SOURCE DOCUMENT:
━━━━━━━━━━
In September, the city council discussed how to handle the situation, and put the question of the man’s continued employment to a vote. Mitchell abstained. The other four council members split 2-2. The mayor’s vote would determine the outcome. She sided with the employee, who was allowed to continue working as a city supervisor without being disciplined.
Jones penned a column entitled “Double standards persist in disciplining city employees.”
Mitchell was incensed.
A rumor spread around town on the morning of Sept. 29 that Mitchell was quitting the city council. Supposedly she’d submitted a resignation letter effective immediately.
Jones heard the rumor and starting asking questions at city hall. Residents gossiped and wondered.
The rumor wasn’t hard to prove.
Mitchell, owner of His & Hers Salon on the town square, was cutting a woman’s hair when a Fort Worth Weekly reporter walked inside, introduced himself, and asked if she’d quit the council.
“Yes,” she replied.
“Dirty politics,” she said.
━━━━━━━━━━
[Stored items]

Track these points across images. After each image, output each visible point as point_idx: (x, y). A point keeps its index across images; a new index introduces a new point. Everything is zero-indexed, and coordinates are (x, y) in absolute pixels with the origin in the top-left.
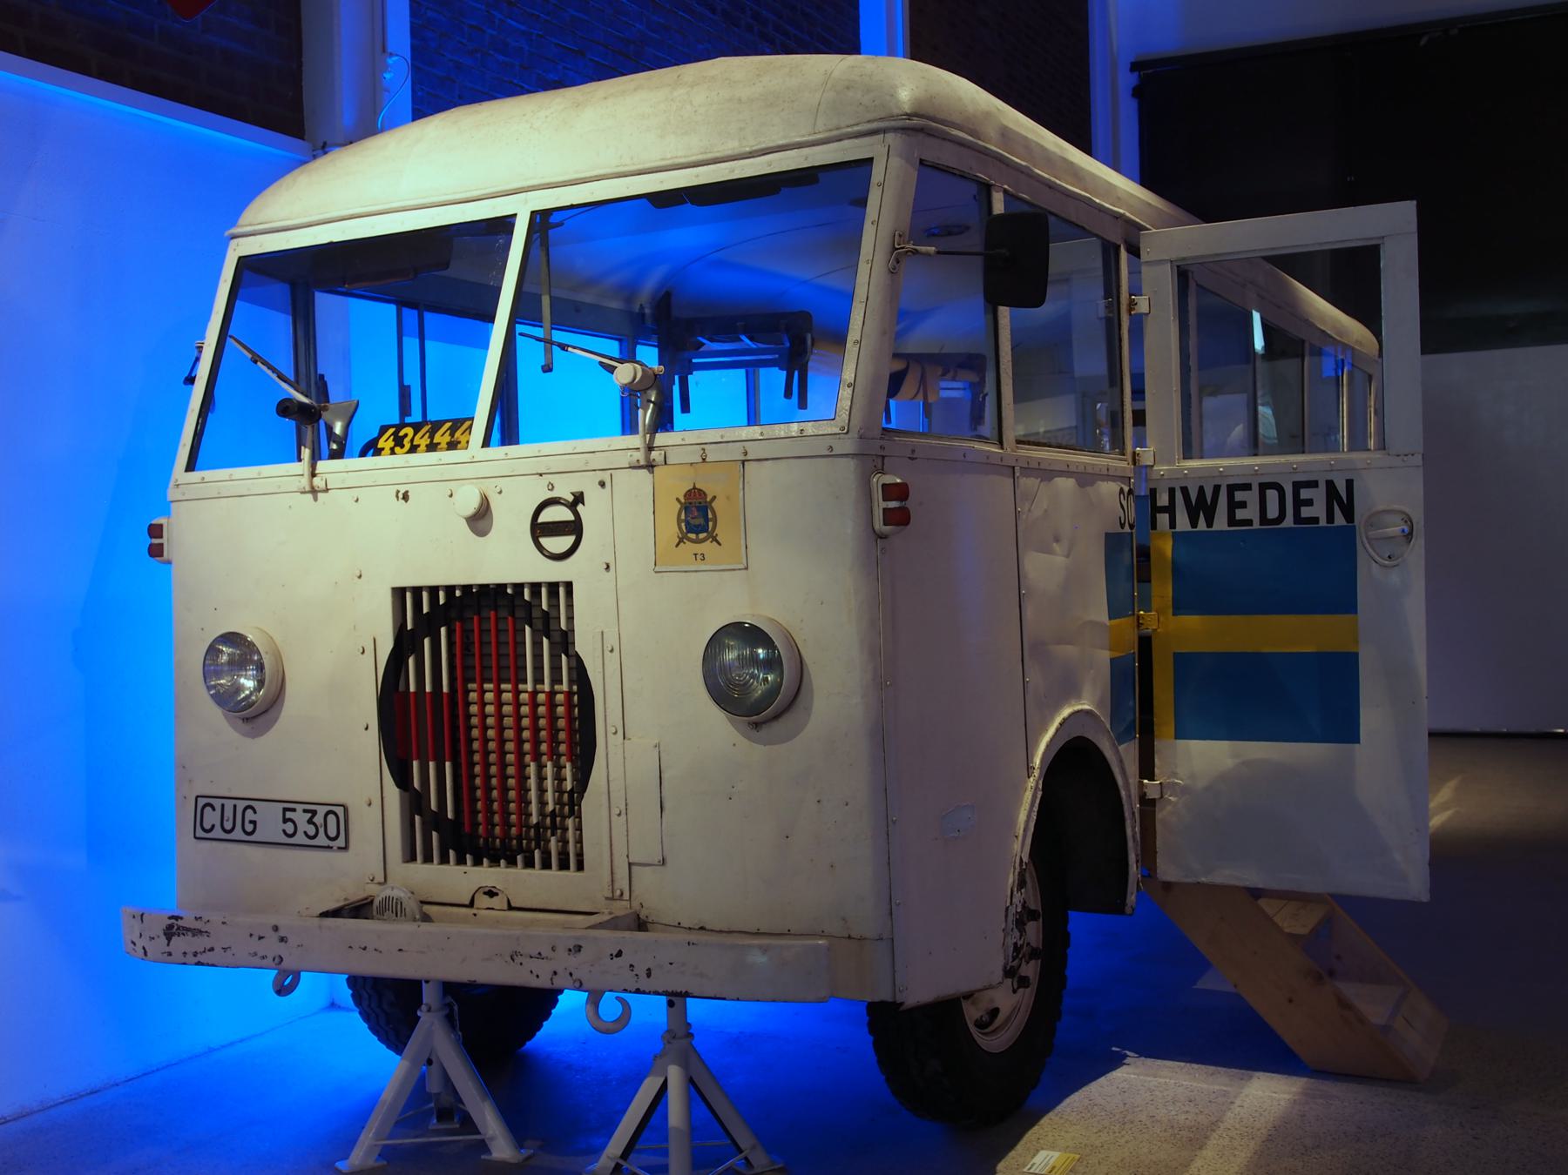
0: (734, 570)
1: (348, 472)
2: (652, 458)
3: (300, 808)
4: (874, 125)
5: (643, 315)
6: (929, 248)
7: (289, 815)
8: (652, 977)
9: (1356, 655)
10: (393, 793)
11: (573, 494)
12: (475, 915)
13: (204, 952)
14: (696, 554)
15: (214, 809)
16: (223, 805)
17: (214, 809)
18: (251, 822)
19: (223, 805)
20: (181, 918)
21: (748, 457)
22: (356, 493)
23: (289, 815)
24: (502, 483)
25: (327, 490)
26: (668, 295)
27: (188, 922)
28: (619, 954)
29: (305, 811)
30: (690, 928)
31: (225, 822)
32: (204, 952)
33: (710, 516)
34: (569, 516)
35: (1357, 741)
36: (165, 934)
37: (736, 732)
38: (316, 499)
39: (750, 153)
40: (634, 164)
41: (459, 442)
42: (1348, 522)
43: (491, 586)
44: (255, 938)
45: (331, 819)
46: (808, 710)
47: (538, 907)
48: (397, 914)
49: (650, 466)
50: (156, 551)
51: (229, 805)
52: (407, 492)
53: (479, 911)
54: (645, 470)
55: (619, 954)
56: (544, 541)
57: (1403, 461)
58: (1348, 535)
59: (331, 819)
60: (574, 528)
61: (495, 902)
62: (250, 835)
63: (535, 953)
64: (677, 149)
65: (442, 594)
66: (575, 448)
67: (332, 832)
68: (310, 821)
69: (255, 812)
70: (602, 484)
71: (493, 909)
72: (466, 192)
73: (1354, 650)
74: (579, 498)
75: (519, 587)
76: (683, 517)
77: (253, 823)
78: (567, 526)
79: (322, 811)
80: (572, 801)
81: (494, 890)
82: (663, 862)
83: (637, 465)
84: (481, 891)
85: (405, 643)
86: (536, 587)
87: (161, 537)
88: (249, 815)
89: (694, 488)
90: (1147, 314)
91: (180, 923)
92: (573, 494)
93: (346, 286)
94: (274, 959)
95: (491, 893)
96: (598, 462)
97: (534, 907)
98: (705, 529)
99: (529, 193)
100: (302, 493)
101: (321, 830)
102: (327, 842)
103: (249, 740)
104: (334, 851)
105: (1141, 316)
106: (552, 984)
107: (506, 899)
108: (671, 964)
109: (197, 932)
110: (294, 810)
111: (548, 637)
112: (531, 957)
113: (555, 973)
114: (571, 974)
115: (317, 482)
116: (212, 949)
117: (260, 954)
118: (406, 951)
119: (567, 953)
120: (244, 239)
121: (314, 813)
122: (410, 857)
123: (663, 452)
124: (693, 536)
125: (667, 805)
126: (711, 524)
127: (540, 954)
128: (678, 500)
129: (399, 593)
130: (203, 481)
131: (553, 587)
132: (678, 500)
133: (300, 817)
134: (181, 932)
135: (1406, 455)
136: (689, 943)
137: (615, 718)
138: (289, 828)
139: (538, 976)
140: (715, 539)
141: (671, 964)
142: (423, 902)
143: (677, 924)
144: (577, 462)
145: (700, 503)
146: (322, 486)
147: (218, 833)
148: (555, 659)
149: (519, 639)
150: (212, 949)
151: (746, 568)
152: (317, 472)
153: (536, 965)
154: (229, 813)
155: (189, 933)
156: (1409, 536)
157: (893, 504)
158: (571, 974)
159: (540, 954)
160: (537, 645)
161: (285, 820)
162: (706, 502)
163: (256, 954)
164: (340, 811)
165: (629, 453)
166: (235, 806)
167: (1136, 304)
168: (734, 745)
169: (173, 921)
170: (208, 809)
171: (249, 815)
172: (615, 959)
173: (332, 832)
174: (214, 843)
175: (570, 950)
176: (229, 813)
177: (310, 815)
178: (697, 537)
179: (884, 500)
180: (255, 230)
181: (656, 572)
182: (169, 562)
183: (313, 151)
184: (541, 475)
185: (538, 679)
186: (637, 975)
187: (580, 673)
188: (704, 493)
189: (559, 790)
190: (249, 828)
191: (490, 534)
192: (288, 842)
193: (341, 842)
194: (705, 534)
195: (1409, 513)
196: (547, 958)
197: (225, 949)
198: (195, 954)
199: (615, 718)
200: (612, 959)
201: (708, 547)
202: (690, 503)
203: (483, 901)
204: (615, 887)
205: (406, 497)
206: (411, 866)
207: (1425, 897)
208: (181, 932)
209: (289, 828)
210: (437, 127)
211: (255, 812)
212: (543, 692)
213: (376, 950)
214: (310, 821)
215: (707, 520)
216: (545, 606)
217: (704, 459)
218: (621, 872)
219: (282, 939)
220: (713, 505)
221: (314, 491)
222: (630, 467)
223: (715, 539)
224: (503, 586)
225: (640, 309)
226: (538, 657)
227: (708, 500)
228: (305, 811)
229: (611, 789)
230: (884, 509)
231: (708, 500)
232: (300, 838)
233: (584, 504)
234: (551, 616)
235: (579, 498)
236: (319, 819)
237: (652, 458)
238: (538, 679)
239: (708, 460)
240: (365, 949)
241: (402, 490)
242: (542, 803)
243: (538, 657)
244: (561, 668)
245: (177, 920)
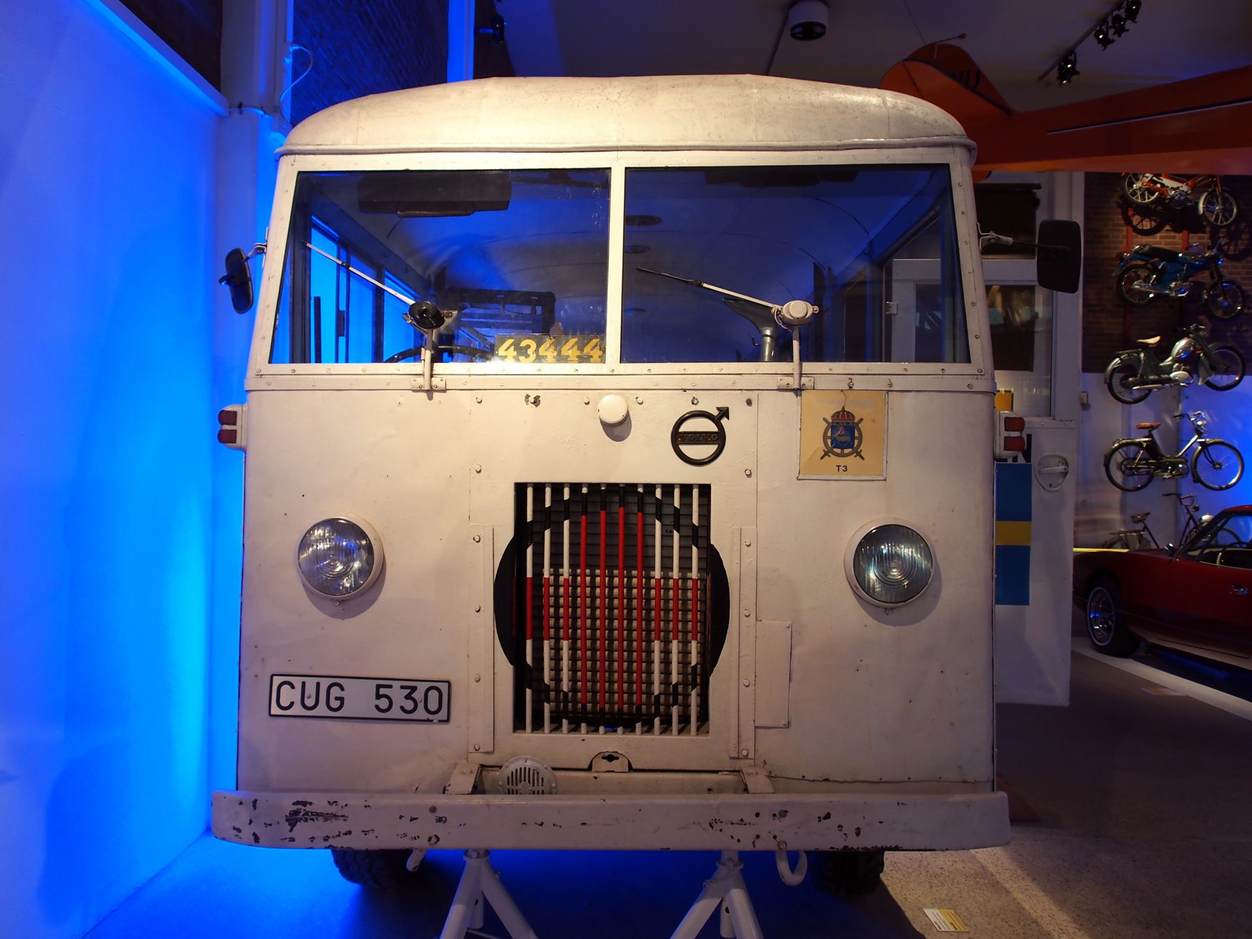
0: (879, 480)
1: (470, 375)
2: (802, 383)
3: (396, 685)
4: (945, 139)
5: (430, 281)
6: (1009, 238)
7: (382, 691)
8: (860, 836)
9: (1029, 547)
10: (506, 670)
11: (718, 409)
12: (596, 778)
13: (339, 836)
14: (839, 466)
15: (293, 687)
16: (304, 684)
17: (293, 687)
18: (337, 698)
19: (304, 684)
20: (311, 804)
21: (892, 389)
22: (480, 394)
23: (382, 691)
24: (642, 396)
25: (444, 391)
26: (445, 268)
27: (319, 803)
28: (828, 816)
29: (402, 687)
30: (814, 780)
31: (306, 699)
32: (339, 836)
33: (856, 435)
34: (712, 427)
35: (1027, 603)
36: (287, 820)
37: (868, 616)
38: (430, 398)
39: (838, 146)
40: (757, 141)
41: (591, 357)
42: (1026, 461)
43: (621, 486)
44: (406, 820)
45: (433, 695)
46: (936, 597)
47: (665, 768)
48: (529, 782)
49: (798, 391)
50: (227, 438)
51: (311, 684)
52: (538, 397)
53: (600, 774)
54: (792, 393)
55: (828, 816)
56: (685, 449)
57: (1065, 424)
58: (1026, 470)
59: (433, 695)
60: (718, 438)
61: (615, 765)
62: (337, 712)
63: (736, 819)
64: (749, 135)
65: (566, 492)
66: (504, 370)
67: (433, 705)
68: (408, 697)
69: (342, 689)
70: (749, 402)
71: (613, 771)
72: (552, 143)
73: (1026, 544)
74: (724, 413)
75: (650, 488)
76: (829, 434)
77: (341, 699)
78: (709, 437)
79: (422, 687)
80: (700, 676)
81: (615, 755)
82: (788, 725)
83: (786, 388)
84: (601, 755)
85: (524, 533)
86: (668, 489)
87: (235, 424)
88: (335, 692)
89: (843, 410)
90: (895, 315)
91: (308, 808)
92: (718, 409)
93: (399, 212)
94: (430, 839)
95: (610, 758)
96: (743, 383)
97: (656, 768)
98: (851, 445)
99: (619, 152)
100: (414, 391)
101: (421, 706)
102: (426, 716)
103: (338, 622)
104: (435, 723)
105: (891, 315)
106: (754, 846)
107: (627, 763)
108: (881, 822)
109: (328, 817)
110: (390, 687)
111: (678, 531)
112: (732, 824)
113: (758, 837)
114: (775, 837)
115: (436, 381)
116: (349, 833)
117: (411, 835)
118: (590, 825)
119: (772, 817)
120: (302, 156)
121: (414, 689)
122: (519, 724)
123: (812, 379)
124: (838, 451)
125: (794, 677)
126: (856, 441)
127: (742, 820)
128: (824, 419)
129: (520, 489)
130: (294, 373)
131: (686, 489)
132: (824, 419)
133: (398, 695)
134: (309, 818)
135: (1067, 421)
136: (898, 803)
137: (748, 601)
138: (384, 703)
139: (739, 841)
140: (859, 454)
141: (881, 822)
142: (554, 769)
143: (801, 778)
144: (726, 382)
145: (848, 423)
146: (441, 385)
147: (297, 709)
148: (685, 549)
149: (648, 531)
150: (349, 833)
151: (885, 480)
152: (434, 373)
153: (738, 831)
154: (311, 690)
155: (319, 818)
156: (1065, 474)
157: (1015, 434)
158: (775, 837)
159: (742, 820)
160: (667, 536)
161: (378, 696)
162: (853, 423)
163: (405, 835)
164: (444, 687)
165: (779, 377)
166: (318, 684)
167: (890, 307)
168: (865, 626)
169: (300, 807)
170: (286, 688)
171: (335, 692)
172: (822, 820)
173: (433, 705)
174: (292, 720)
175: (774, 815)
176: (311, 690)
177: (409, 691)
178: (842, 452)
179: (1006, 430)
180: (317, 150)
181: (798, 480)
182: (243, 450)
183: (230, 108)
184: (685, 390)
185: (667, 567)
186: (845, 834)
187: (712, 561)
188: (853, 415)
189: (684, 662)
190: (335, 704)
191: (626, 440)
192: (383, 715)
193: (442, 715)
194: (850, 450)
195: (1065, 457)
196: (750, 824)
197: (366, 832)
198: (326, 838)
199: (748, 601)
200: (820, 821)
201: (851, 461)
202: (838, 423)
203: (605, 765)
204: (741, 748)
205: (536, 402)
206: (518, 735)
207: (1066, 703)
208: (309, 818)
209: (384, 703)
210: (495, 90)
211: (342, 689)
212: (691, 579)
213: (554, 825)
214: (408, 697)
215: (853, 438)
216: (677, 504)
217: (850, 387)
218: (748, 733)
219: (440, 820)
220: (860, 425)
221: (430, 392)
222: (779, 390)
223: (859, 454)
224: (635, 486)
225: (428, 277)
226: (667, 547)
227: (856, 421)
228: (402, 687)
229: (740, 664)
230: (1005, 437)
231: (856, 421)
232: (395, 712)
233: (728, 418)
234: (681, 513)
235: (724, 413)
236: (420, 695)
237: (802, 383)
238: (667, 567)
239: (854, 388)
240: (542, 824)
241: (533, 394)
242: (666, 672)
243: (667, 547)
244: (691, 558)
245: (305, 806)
━━━━━━━━━━
REQUIRED ACTIONS:
• A. Please render the rows as a JSON list of strings, one string per line, starting at the first line of the rows and ending at the line containing "32: (204, 952)". Leave the pictures out.
• B. Finish out the next part of the account of Mitchell's resignation from the city council, picking up after its last sentence.
The text about the council dispute has no connection to the rows.

RESULTS:
• A.
[
  "Track these points across images. After each image, output each visible point as point_idx: (x, y). A point keeps its index across images; a new index introduces a new point. Everything is zero-indexed, and coordinates are (x, y) in absolute pixels with the origin in the top-left.",
  "0: (734, 570)",
  "1: (348, 472)",
  "2: (652, 458)",
  "3: (300, 808)",
  "4: (874, 125)",
  "5: (643, 315)",
  "6: (929, 248)",
  "7: (289, 815)",
  "8: (652, 977)",
  "9: (1356, 655)",
  "10: (393, 793)",
  "11: (573, 494)",
  "12: (475, 915)",
  "13: (204, 952)",
  "14: (696, 554)",
  "15: (214, 809)",
  "16: (223, 805)",
  "17: (214, 809)",
  "18: (251, 822)",
  "19: (223, 805)",
  "20: (181, 918)",
  "21: (748, 457)",
  "22: (356, 493)",
  "23: (289, 815)",
  "24: (502, 483)",
  "25: (327, 490)",
  "26: (668, 295)",
  "27: (188, 922)",
  "28: (619, 954)",
  "29: (305, 811)",
  "30: (690, 928)",
  "31: (225, 822)",
  "32: (204, 952)"
]

• B.
After a few more vague answers, Mitchell finally unwound and went off on a long, curse-filled, and highly entertaining diatribe about serving the community, protecting one’s children and priorities, and standing up to an overly aggressive newspaper. She didn’t like the Reporter printing a front-page story on her son’s troubles from five years earlier when he was going through a painful divorce and drinking too much.
The final straw had landed that morning when the Reporter published an article about the city council once again declining to hire a city administrator. Mitchell had voted against the hiring.
In an accompanying column, Jones wrote how most of the “people inside Town Hall don’t want things to change. They want to continue doing things the way they’ve always done them, with no one — especially an outsider — watching over their shoulders, holding them accountable, or questioning their decision.”
That accusation wasn’t particularly controversial — Jones had said the same thing in previous columns. But the column also revisited the situation involving Mitchell’s son and how he wasn’t reprimanded despite lying on his job application.
“She’s an evil bitch as far as I’m concerned,” Mitchell said of Jones. “It was unnecessary to print that.”
Mitchell worried that serving on the city council might provide endless opportunities for the newspaper to keep dredging up the story about her son, who was still reeling from the earlier coverage and was mired in depression.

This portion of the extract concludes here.